Saved data entries:
================
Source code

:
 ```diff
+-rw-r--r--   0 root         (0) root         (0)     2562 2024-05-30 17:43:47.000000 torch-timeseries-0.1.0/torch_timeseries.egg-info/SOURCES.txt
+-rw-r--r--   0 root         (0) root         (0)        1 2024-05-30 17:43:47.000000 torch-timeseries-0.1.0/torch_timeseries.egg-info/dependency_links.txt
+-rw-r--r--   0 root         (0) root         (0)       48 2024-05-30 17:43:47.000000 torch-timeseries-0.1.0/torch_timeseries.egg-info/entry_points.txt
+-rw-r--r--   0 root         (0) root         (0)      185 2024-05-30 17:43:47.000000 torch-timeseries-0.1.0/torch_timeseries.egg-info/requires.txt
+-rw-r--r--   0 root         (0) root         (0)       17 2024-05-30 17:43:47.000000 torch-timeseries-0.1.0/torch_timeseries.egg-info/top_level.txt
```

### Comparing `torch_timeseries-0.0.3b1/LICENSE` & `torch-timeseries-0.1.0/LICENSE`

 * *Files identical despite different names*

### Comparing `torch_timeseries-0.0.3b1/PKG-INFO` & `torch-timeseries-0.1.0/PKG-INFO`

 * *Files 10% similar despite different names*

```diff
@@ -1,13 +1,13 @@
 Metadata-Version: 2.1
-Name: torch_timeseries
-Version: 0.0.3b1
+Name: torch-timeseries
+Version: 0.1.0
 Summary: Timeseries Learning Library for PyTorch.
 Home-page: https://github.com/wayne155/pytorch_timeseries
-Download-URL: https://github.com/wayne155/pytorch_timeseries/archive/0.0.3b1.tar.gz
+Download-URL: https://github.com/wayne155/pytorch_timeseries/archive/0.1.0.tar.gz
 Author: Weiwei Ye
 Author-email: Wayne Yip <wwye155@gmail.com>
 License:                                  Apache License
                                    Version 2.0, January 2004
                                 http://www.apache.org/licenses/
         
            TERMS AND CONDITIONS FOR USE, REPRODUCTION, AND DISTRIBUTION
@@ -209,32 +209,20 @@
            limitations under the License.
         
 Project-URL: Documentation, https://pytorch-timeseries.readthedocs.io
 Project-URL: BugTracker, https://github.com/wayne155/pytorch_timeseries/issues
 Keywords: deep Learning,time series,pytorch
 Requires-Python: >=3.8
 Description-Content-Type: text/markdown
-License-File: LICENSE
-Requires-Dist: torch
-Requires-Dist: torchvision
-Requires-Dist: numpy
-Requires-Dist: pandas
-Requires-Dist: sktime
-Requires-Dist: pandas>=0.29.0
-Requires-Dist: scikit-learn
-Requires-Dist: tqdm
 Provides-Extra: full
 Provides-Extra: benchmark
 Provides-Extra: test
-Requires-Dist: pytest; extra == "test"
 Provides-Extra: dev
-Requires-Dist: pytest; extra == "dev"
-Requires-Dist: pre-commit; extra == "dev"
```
================
PROBLEM
A complete answer lists each line of the data that holds the word "github".

RESULT
 Home-page: https://github.com/wayne155/pytorch_timeseries
-Download-URL: https://github.com/wayne155/pytorch_timeseries/archive/0.0.3b1.tar.gz
+Download-URL: https://github.com/wayne155/pytorch_timeseries/archive/0.1.0.tar.gz
 Project-URL: BugTracker, https://github.com/wayne155/pytorch_timeseries/issues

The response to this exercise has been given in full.